Encantado pela novidade e o prazer de dirigir, optei por ficar circulando na cidade, até que a polícia me deu ordem para parar. Acelerei em fuga na direção do parque de exposições onde abandonei o carro de portas abertas e sai correndo. A polícia encostou. Papai foi chamado e reclamou de mim: Seu Sérgio, por que voce não mostrou os documentos? Porque não tenho, pai. Só tenho 15 anos. Eita, então quem tem carteira de motorista é Ricardo (irmão mais velho), exclamou sem culpa dirigindo-se aos policiais. Ninguém foi preso, só pagou a multa, uma forma de não desmoralizar totalmente a força policial diante de tantos pedidos dos organizadores, em atenção ao expositor convidado.

Sublime inspiração

Durante os anos da doença de minha mãe, costumava passar fins de semana com eles. Ele me pedia para comentar e criticar o que escrevera durante a semana. A crítica era impiedosa para no final brindarmos com um cálice de vinho, mas em certa ocasião ele se chateou e disse: voce só sabe criticar! Vamos inverter. Voce escreve e eu critico. Assim fizemos e o pau cantou em torno do meu texto, até que finalmente ele disse: agora está redondo, publique. Como publicar? Aquela ordem, no tom daquelas que eu quase sempre obedeci ao longo da vida, era difícil de cumprir, mas graças a Fátima Quintas, sensível à minha agonia e usando do seu prestígio, o texto foi publicado no JC.
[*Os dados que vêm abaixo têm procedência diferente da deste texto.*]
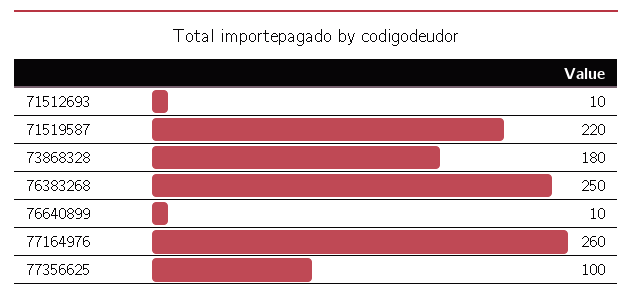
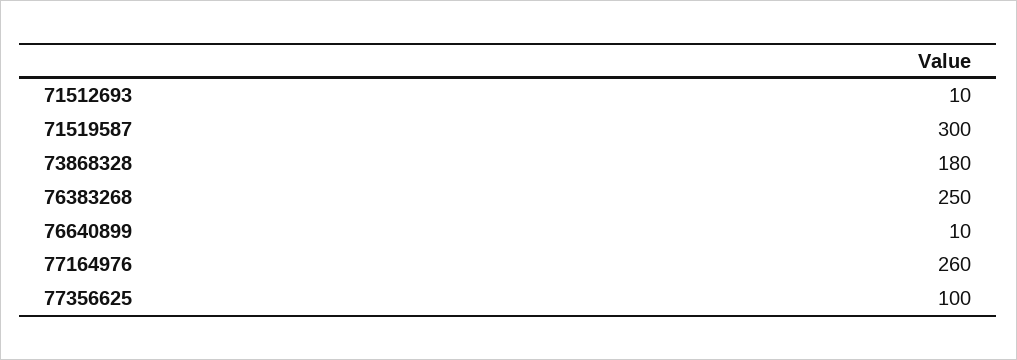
71519587: 220 -> 300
Em obediência ao meu pai, até hoje envio artigos que têm sido publicados no Jornal do Comércio de 15 em 15 dias, mas sinto uma falta danada dele, para criticar, orientar, dizer se o texto está ou não redondo e, ao final, brindar com um cálice de vinho.
Viva José Nivaldo !

Serviço

Sessão regular na Academia Pernambucana de Letras.
Quando: Segunda-feira, 27/05.
Onde: Sede da APL – Avenida Rui Barbosa, Graças- Recife – PE. Estacionamento gratuito entrada pela AV Malaquias, logo após a AABB.
Hora: 15h.
Entrada: Franqueada ao público.

NR – Artigo publicado no JC de hoje, 24/05/24. Adaptado ao padrão editorial de O Poder.